The lawyer in this Pennsylvania case likely faced a difficult discussion with his client once the expert opinion on a key issue in the case was struck. Policyholder lawyers must be mindful of such consequences in considering whether to use a public adjuster as an expert witness or even a fact witness. It is unethical, and possibly malpractice, to ignore the ramifications of the public adjuster’s contingent fee.
Given these authorities, a policyholder lawyer has no choice but to tell the public adjuster that he must make a decision — either keep the contingent fee and be prohibited from testifying in the litigation or convert the contingency fee to an hourly fee and be permitted to testify. To proceed in a different fashion exposes the lawyer to ethics and malpractice claims.
Were both policyholder attorneys and public adjusters to abide by this ethical rule, perhaps the actual parties to the insurance claim would also benefit not merely from unbiased witness testimony but from the incentive the rule creates for public adjusters to truly make a good-faith attempt to amicably resolve a claim before ever referring it to counsel.
 Over the last few years, the number of hail damage lawsuits filed across Texas has been staggering. This is especially true for recent storms that occurred in McAllen, Amarillo and Dallas. See Steven J. Badger, "What The Hail™ Is Going On In Texas?" Law360, Dec. 19, 2013.

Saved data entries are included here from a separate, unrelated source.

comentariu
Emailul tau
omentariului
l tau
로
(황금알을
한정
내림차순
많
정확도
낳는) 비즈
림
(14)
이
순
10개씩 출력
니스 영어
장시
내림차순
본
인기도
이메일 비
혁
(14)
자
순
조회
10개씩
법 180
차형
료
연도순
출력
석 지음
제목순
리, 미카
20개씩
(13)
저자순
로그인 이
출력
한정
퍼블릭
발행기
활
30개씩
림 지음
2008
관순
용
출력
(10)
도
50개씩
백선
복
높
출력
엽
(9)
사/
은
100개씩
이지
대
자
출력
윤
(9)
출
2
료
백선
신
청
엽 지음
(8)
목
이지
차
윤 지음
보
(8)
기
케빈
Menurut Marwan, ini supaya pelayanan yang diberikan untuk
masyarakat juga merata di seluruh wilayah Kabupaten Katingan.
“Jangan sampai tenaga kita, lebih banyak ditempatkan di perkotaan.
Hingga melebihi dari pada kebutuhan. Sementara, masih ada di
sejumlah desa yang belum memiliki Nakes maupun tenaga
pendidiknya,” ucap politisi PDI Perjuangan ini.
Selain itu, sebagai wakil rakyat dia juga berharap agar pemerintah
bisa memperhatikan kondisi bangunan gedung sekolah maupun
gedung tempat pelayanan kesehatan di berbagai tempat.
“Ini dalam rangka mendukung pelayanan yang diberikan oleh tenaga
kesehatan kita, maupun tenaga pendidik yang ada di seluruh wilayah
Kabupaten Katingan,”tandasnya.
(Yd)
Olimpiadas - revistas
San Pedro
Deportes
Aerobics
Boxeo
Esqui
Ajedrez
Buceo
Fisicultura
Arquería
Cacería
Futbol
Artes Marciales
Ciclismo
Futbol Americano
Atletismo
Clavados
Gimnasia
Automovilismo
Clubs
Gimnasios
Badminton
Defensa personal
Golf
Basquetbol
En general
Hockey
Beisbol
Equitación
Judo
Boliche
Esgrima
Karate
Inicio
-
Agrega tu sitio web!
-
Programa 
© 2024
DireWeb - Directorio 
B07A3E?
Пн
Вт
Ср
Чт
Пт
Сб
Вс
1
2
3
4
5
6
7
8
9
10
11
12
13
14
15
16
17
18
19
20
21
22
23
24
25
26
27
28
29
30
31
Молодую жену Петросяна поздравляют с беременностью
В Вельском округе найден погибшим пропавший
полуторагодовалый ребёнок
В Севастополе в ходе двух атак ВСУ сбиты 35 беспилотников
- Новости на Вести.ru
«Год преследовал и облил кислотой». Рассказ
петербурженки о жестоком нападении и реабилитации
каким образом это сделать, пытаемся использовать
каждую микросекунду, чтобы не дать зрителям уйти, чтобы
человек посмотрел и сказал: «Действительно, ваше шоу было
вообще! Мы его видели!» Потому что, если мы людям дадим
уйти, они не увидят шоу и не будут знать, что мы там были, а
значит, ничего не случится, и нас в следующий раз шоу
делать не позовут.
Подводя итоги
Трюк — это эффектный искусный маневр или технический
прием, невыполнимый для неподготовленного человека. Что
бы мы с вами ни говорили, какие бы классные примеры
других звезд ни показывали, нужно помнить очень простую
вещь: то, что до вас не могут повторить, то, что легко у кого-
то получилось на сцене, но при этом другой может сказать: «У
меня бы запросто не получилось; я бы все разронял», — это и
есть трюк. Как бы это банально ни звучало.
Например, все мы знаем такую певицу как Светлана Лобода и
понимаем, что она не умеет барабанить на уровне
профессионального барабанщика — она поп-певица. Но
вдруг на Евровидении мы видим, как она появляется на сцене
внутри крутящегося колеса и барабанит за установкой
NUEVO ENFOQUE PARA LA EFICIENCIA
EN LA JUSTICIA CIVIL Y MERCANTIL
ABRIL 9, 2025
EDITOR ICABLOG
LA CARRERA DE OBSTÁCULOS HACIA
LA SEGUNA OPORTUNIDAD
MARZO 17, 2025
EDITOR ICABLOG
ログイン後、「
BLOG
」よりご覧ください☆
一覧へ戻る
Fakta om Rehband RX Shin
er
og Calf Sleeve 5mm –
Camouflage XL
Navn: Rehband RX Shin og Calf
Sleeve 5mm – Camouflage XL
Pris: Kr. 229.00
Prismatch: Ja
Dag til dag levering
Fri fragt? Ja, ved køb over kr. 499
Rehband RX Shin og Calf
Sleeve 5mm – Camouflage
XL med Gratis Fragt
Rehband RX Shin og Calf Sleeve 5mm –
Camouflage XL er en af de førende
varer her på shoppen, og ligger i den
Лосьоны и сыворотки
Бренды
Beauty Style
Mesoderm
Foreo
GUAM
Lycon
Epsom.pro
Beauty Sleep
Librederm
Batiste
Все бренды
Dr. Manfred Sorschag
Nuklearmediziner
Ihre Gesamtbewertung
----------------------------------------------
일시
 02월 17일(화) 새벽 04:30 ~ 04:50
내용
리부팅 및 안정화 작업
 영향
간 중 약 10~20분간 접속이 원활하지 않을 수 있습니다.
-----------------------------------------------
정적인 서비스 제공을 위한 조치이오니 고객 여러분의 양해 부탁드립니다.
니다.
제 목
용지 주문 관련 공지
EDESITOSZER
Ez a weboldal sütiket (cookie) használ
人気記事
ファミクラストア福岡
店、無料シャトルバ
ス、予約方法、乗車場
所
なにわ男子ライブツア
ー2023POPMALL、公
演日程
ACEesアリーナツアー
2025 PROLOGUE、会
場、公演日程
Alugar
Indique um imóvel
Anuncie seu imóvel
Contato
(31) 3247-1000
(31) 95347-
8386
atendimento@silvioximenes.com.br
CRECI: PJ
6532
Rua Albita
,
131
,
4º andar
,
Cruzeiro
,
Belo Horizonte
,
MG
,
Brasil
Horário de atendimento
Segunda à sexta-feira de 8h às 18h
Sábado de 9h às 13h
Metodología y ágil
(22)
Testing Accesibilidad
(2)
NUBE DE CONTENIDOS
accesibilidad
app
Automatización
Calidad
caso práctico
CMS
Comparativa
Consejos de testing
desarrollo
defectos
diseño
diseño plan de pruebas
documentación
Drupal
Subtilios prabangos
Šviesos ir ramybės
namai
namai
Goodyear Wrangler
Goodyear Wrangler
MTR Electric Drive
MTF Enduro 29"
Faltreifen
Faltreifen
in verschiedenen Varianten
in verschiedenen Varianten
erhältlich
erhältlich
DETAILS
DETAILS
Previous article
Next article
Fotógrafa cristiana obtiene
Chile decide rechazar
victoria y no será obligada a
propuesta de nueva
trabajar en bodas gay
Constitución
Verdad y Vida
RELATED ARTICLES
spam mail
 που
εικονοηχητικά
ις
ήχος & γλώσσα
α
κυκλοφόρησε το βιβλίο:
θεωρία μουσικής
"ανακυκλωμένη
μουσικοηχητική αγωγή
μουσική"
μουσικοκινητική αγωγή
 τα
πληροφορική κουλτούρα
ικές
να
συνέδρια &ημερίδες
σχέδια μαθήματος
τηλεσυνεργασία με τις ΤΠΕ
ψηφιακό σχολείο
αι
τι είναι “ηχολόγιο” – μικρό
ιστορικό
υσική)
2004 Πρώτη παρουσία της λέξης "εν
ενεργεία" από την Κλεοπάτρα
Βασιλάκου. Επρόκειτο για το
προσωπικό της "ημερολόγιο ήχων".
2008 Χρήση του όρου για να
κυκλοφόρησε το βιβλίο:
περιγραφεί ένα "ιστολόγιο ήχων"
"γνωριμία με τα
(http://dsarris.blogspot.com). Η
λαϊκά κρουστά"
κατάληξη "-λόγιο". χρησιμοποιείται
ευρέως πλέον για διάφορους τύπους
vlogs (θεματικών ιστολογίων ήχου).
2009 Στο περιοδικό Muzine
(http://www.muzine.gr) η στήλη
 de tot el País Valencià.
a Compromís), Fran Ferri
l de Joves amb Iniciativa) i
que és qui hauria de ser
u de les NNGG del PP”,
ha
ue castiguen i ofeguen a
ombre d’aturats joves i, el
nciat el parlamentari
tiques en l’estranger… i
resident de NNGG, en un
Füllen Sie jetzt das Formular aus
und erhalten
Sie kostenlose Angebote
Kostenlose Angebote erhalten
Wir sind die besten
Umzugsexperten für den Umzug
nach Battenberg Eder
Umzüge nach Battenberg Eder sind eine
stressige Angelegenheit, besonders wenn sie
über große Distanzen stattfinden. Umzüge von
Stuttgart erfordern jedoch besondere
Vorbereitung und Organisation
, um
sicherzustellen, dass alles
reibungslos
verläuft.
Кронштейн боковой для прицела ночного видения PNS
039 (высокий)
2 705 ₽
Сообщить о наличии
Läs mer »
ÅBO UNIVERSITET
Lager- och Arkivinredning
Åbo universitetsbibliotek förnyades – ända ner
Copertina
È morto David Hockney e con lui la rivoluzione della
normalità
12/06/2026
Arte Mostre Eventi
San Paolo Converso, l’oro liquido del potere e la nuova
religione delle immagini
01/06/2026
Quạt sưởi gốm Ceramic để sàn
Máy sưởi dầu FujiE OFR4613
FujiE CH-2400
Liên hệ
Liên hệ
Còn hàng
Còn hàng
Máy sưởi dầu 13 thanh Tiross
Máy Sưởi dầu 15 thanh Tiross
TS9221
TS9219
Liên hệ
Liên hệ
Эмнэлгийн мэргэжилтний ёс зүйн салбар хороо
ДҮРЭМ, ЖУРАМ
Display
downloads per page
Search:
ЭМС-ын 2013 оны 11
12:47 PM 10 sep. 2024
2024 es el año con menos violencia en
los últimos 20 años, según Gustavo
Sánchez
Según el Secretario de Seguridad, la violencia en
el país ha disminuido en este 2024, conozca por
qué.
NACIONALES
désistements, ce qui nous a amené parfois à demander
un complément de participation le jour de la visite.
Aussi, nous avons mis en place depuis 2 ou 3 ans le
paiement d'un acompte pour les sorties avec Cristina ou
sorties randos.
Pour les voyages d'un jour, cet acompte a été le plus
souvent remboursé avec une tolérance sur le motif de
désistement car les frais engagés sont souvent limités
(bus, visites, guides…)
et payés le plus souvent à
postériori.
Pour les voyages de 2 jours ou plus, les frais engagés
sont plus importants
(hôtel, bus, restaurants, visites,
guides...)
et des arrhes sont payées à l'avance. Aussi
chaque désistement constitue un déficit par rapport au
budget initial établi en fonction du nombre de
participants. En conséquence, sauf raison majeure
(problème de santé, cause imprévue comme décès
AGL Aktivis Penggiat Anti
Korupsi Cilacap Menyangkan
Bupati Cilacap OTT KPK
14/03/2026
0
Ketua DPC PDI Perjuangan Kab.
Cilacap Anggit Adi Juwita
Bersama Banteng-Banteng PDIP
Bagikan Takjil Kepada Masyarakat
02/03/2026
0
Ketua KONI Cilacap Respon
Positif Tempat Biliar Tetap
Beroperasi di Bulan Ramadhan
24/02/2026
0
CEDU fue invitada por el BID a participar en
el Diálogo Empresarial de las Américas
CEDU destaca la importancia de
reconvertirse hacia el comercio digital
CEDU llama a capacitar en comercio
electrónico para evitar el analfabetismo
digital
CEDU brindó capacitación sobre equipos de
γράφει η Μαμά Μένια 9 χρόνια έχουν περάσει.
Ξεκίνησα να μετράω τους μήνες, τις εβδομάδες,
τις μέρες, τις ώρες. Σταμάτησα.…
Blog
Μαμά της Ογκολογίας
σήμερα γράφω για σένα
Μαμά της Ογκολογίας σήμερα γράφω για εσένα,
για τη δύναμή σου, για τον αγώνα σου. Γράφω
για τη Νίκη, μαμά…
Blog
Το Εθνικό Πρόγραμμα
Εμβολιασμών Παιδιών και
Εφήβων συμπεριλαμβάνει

 Opinion 553, Texas Center for Legal Ethics, Professional Ethics Committee for the State Bar of Texas (August 2004).
 Taylor v. Cottrel Inc., 795 F.3d 813, 816 (8th Cir. 2015); Stranger v. Raymond, No. 08-2170, (C.D. Cal. May 9, 2011); J&J Snack Foods Corp. v. Earthgrains Co., 220 F.Supp.2d 358 , 367 n.8 (D.N.J. 2002); Accrued Financial Services Inc. v. Prime Retail Inc., 298 F.3d 291, 300 (4th Cir. 2002); Buckley Powder Co. v. State, 20 P.3d 547, 559 (Colo. App. 2002); Farmer v. Ramsey, 159 F.Supp.2d 873, 883 (D.Md. 2001); Cresswell v. Sullivan & Cromwell, 922 F.2d 60, 73 (2d Cir. 1990).
 Everett Cash Mutual Insurance Co. v. Gibble, No. 01-01,640, (Pa. Com. Pl. May 14, 2004).